Getting friendly with Ansible & Co
Similar to the last update we have tried to make pgwatch2 easier to deploy on a larger scale. This time nothing new on the containerization front though, but we’ve added the possibility to make repeatable, configuration based deployments possible! Meaning – one can add a config file(s) with connect strings, metric selections / intervals and the metric definitions themselves to some version control / configuration management / application deployment system and deploy the metrics collector easily to each required DB node, pushing metrics directly to InfluxDB or Graphite. This works better also for firewalled environments.
The previously supported centrally managed metrics gatherer / configuration database apporach works as before, but for the case when the amount of servers gets too large (hundreds and above) to be handeled by one central gatherer without lag, one can now add a logical grouping label to the monitored hosts and then deploy separate gatherers for subset(s) of hosts based on that label. There are also other performance changes like batching of metric storage requests and connection pooling, helping to increase throughput.
Metrics / Dashboards
As usually there are also a couple of new pre-defined metrics, most notably “psutil” based system statistics (CPU, RAM, disk information), also 2 “preset configs” (the “unprivileged” one for regular login user / developers might be the most useful) and new dashboards to go along with those metrics. As as reminder – one doesn’t need to work with the provided dashboards “as is”, but they can just be used as templates or inspiration source for user modifications.

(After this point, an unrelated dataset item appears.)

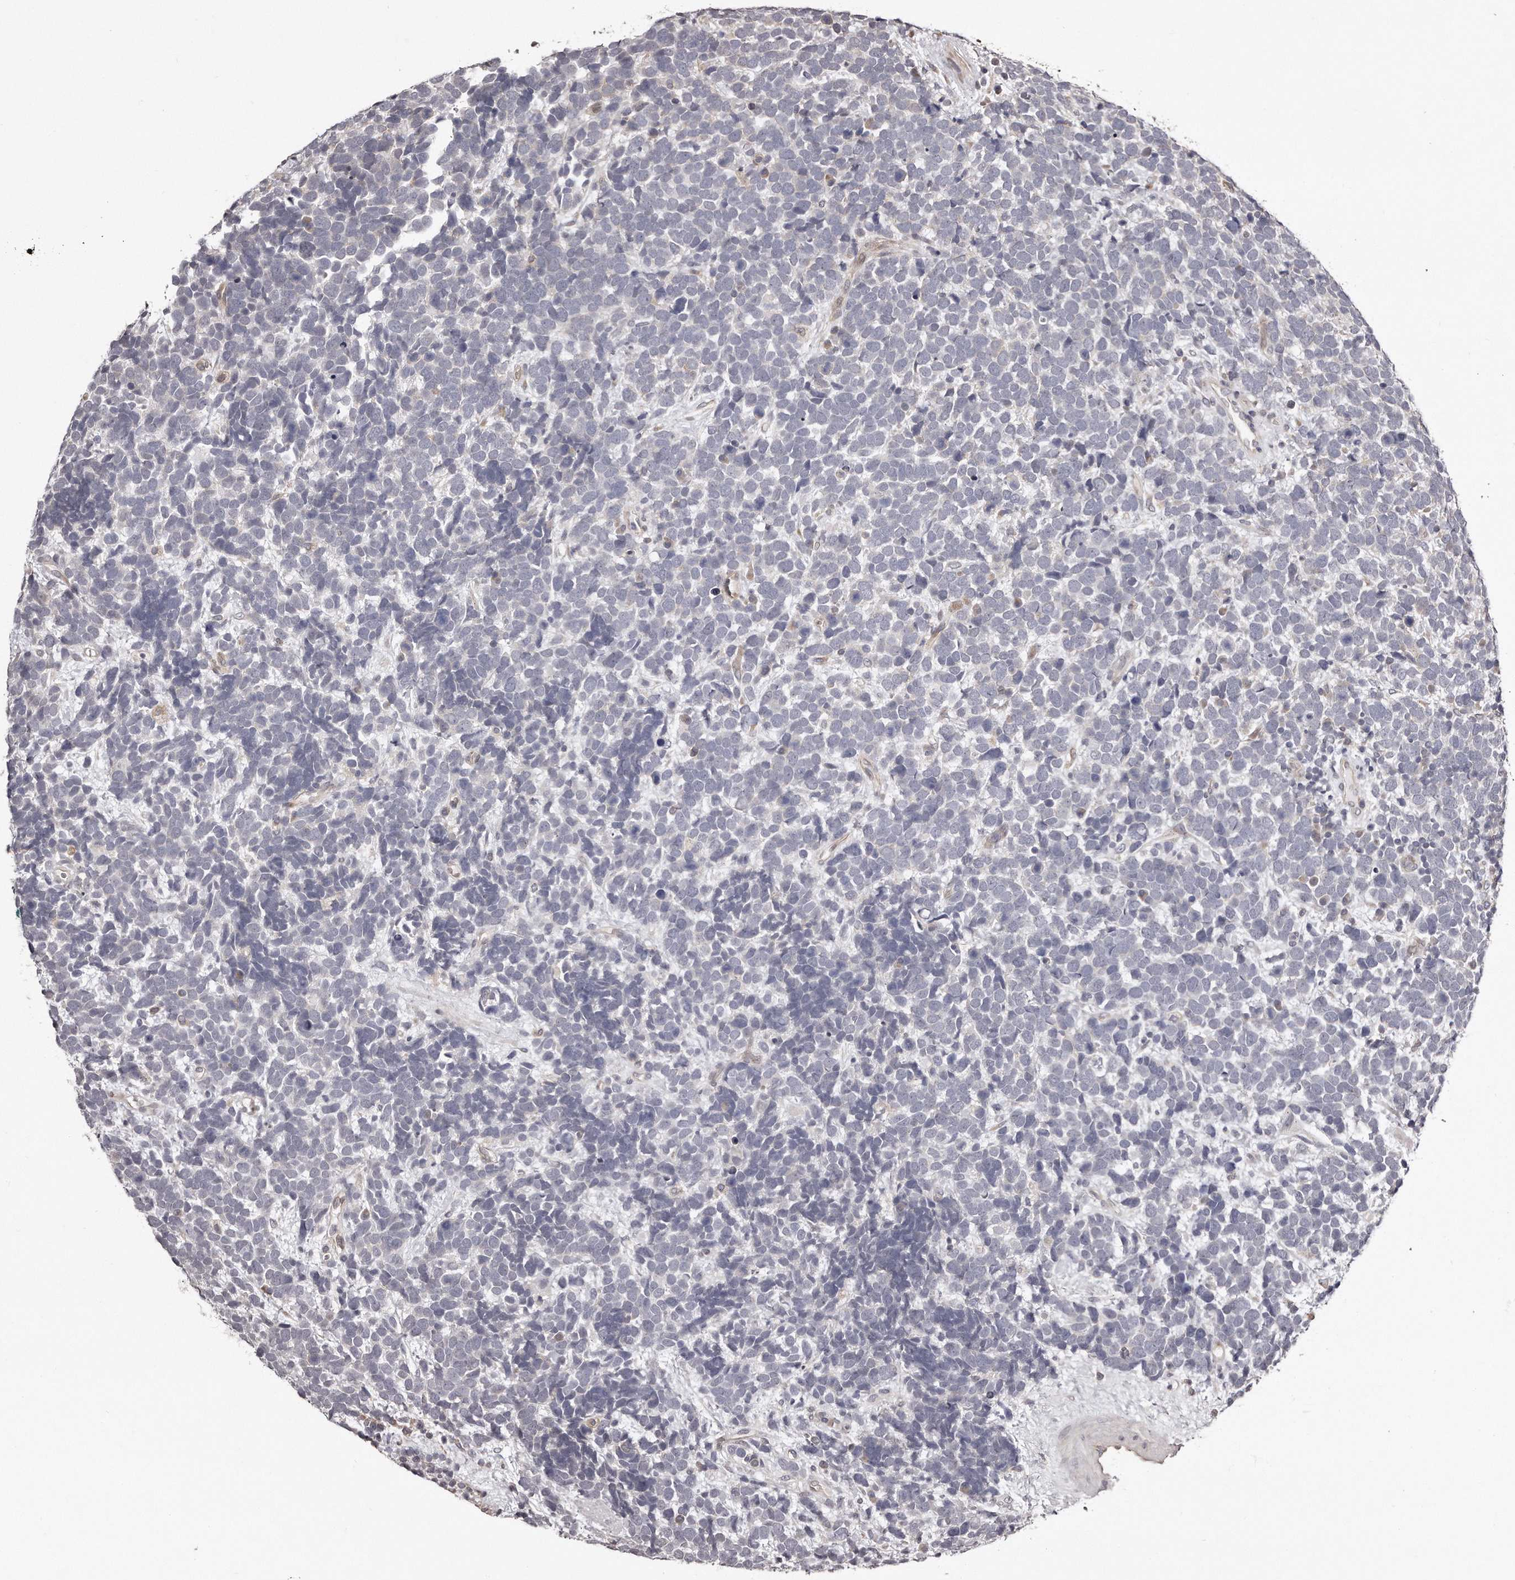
{"staining": {"intensity": "negative", "quantity": "none", "location": "none"}, "tissue": "urothelial cancer", "cell_type": "Tumor cells", "image_type": "cancer", "snomed": [{"axis": "morphology", "description": "Urothelial carcinoma, High grade"}, {"axis": "topography", "description": "Urinary bladder"}], "caption": "Human urothelial carcinoma (high-grade) stained for a protein using immunohistochemistry (IHC) displays no expression in tumor cells.", "gene": "TRAPPC14", "patient": {"sex": "female", "age": 82}}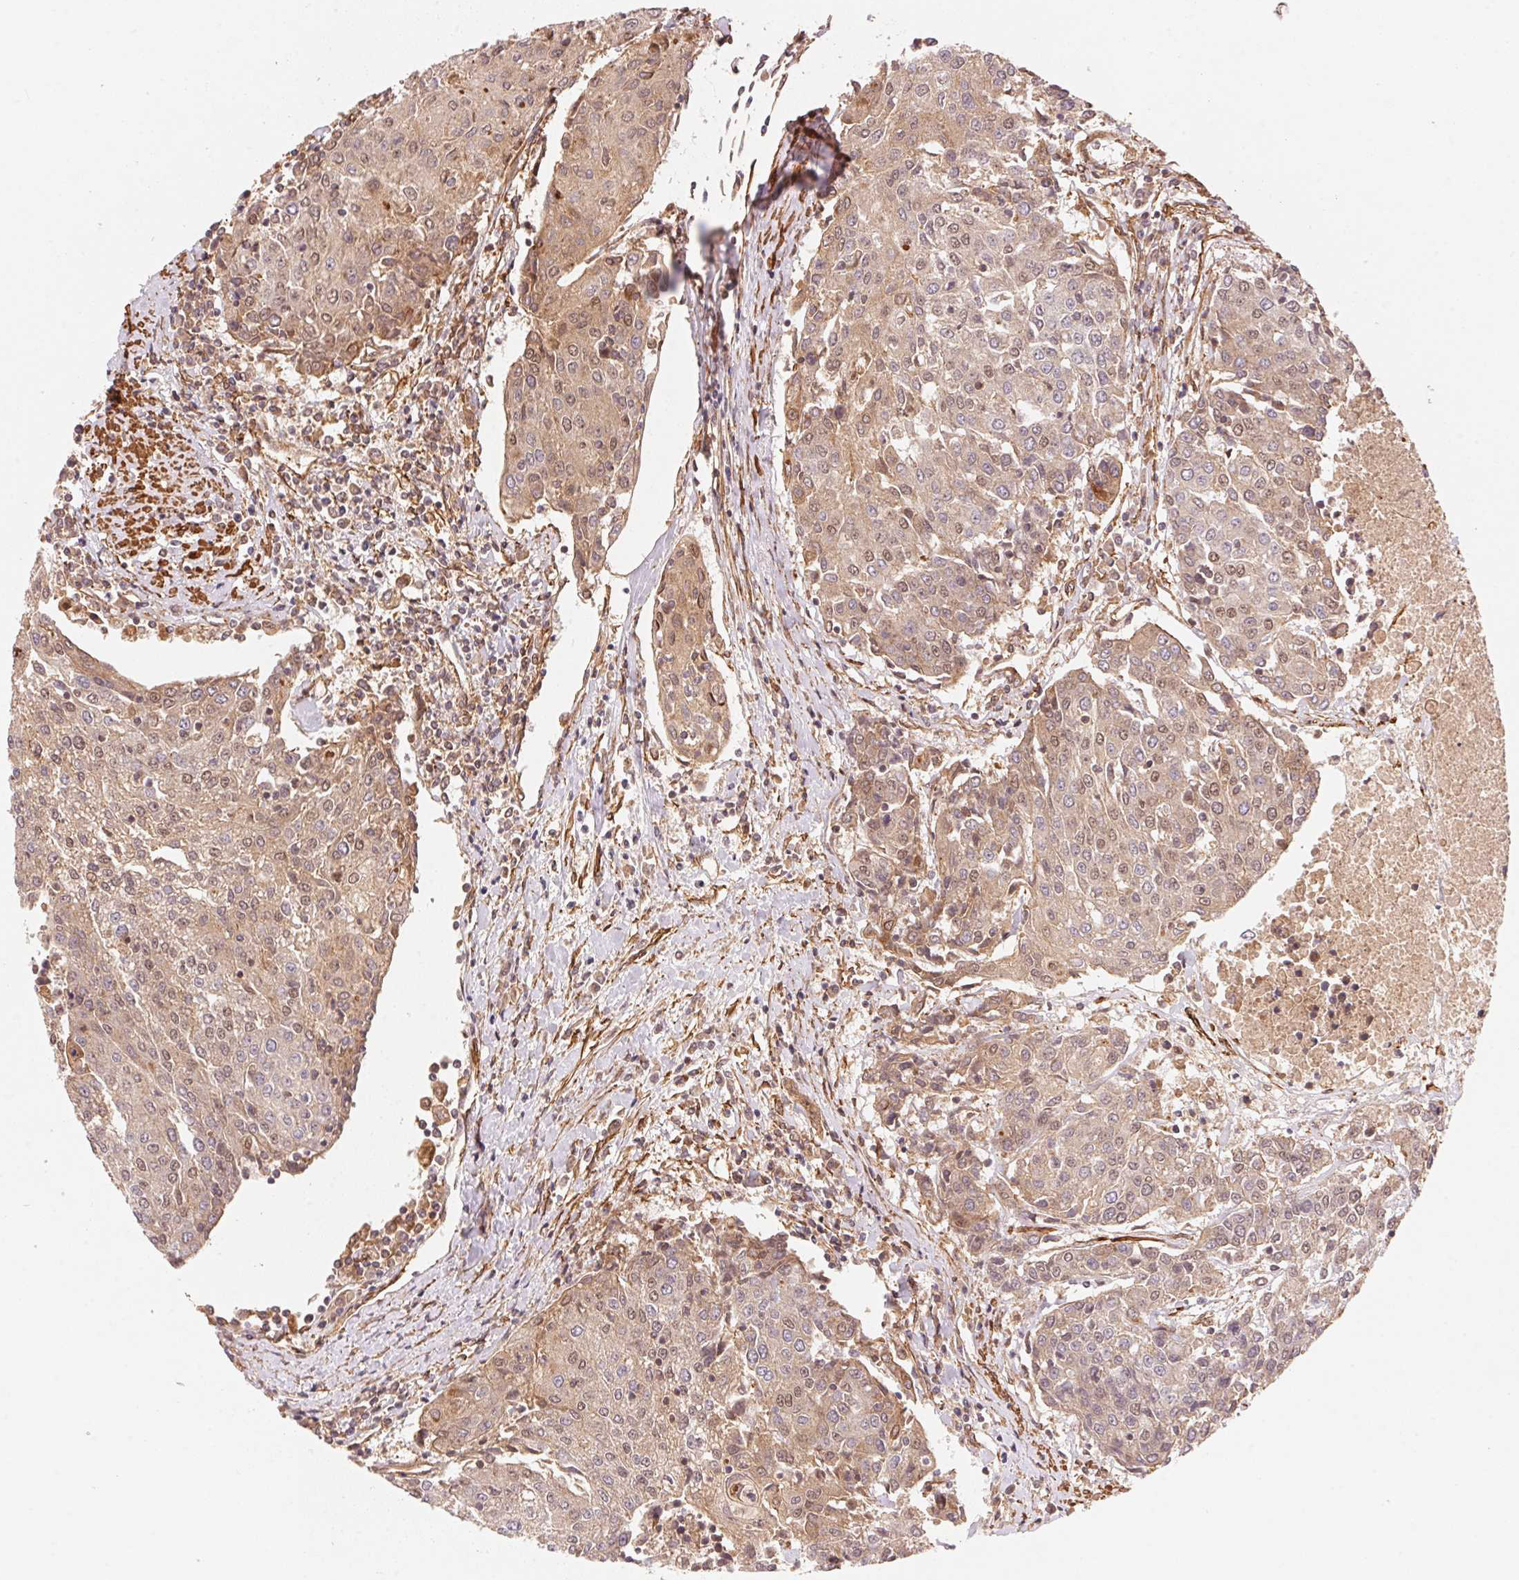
{"staining": {"intensity": "weak", "quantity": "25%-75%", "location": "cytoplasmic/membranous,nuclear"}, "tissue": "urothelial cancer", "cell_type": "Tumor cells", "image_type": "cancer", "snomed": [{"axis": "morphology", "description": "Urothelial carcinoma, High grade"}, {"axis": "topography", "description": "Urinary bladder"}], "caption": "Urothelial cancer tissue reveals weak cytoplasmic/membranous and nuclear expression in approximately 25%-75% of tumor cells, visualized by immunohistochemistry. The protein of interest is shown in brown color, while the nuclei are stained blue.", "gene": "TNIP2", "patient": {"sex": "female", "age": 85}}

Some other dashboards (e.g. DB overview) got also some minor changes to make them more beginner-friendly.
Ad-hoc monitoring of a single DB
For those quick troubleshooting sessions for a shorter period, where you really don’t want to spend too much time on setting up something temporary, we’ve added a flag / env. variable to start monitoring based on a standard JDBC connect string input. This works especially well for superusers as all needed “helper functions” will be then created automatically. NB! Unprivileged users might also want to add the PW2_ADHOC_CONFIG=unprivileged env. variable to below sample and also start with the according “DB overview – Unprivileged” dashboard. See here for more.
docker run --rm -p 3000:3000 --name pw2 \ -e PW2_ADHOC_CONN_STR="postgresql://[email protected]/pgwatch2" \ cybertec/pgwatch2
Most important changes for v1.4.0
- File based mode
No central config DB strictly required anymore.
- Ad-hoc mode
“Single command launch” based on JDBC connect string for temporary monitoring sessions.
- A new “group” label for logical grouping / sharding
For cases where the amount of monitored DBs grows too big for one gatherer daemon to handle or there are different criticality requirements.
- Continuous discovery of new DBs
The gatherer daemon can now periodically scan for new DBs on the cluster and start monitoring them automatically.
- Custom tags
Now users can add any fixed labels / tags (e.g. env/app names) to be stored for all gathered metric points on a specific DB.
- A stats/health interface for the gatherer daemon
Dumps out JSON on metrics gathering progress.
- New dashboard – DB overview Developer / Unprivileged
Uses data only from metrics that are visible to all Postgres users who able to connect to a DB, with only “pg_stat_statements” additionally available.
- New dashboard – System Stats
Python “psutil” package + “PL/Python” required on the monitored DB host. Provides detailed CPU / Memory / Disk information with the help of according helpers / metrics.
- New dashboard – Checkpointer/Bgwriter/Block IO Stats
To visualize checkpoint frequencies, background writer and block IO based on Postgres internal metrics.
- Gatherer daemon now supports < 1s gathering intervals
- Connection pooling on monitored Dbs
Big improvement for very small gathering intervals.
- Batching of InfluxDB metric storage requests
Improves metrics arrival lag manyfold when latency to InfluxDB is considerable.